Tapi belum sempat ia menyelesaikan catatannya, tiba-tiba seseorang mengibaskan tongkat pengusir lalatnya untuk mengusir kupu-kupu emas.
“Hei! Kau mengusirnya,” sahut Tuan Muda kepada seorang perempuan yang sudah kuperkenalkan sebagai Gadis Arang. Matanya mencari-cari kemana kupu-kupu itu pergi, tapi ia tidak menemukannya.
“Memangnya kenapa?” tanya Gadis Arang.
“Itu kupu-kupu yang langka,” jawab Tuan Muda. “Kau tidak melihat betapa indahnya kupu-kupu itu?”
“Semua orang tahu, kupu-kupu itu berasal dari ulat. Ulat merusak buah.”
“Kaulihat ini?” Tuan Muda menunjukkan sketsa gambar kupu-kupu emas di buku lukis dan catatan pentingnya.
“Tidak ada bedanya,” jawab Gadis Arang.
Tuan Muda merasa tidak nyaman bersama perempuan egois tersebut. Tapi ia tidak ingin berdebat. Untuk meredam emosinya, ia mengalihkan perhatiannya pada buah-buahan di hadapannya.

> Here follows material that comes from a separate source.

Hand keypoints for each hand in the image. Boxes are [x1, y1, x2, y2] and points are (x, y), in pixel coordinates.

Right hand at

“Berapa harga apel ini?” tanya Tuan Muda.
“Lima belas,” jawab Gadis Arang sambil mengelap buah apel dengan selembar kain putih.
“Mahalnya. Bisa kurang?”
“Tidak bisa.”
“Kalau saja kauhargai lima, maka aku akan beli tiga.”
“Itu sudah harga pas,” Gadis Arang meletakkan apel yang sudah dibersihkannya dan menyusunnya di atas kotak buah.
“Kau pasti bercanda.”
“Ini apel terbaik dari kebun terbaik,” kata Gadis Arang sedikit sombong. “Lagipula, saya pikir Anda tidak sanggup membelinya.”

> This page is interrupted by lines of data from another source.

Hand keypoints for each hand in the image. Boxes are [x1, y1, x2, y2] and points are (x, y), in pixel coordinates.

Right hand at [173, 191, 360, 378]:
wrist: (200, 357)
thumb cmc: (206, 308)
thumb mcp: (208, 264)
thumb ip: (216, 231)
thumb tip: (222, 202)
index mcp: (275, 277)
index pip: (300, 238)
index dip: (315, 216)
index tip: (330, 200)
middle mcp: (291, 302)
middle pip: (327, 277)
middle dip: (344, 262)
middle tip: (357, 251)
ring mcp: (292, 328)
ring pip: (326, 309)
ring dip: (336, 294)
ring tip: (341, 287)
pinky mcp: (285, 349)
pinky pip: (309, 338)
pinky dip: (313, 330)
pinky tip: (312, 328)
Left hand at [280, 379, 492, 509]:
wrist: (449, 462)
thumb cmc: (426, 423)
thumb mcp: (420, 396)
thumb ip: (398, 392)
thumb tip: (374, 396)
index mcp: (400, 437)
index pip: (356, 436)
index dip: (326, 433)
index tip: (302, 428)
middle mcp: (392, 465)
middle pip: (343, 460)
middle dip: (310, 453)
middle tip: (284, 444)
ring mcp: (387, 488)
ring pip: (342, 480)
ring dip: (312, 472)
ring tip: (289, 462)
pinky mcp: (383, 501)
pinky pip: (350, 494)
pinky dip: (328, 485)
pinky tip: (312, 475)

“Itu karena kau tidak tahu siapa saya?”
“Tidak tahu, dan saya tidak mau tahu”
“Saya bisa saja membeli semua buah-buah ini. Bahkan seluruh dagangan di pasar pun bisa saya beli!”
“Coba saja.”
“Ohh pasti.”
“Sayang, pria setampan Anda begitu sombong dan pelit. Huh! Tidak seperti Tuan Muda, biarpun kaya tapi ia seorang yang rendah hati.”
Wajah Tuan Muda memerah, tapi dengan santai ia berkata: “Kautahu, saya ini Tuan Muda.”
“Oh saya tahu, Tuan Muda yang tidak sanggup beli apel!” kata Gadis Arang tangannya bertolak pinggang.
“Dan kamu perempuan tukang peras!” kata Tuan Muda kesal, lalu melangkah pergi meninggalkan Gadis Arang yang mulai menangis.
Dari balik rerumputan kupu-kupu emas memandang sedih Gadis Arang yang malang. Dia ingin sekali menolong dan menghiburnya. Tapi apalah daya dia hanya seekor kupu-kupu.
*
“Manusia memang aneh,” kata burung bulbul pada mawar putih.
“Kamu benar, mereka memang aneh,” kata mawar putih.
“Aku seharusnya tidak membawa Tuan Muda ke sana,” kata kupu-kupu emas, yang muncul dari balik ranting pohon.
“Itu bukan salahmu,” hibur mawar putih. “Kita memang tidak lebih mulia dari mereka, tapi kita tidak pernah saling benci.”
Kupu-kupu emas melompat terbang ke sarang burung bulbul yang baru saja dibangun. Dia melihat ke dalam sarangnya yang dihiasi bunga-bunga berwarna kuning. “Rumah yang indah. Kurasa, aku akan menginap di rumahmu malam ini,” dia berkata, mengakhiri cerita ini.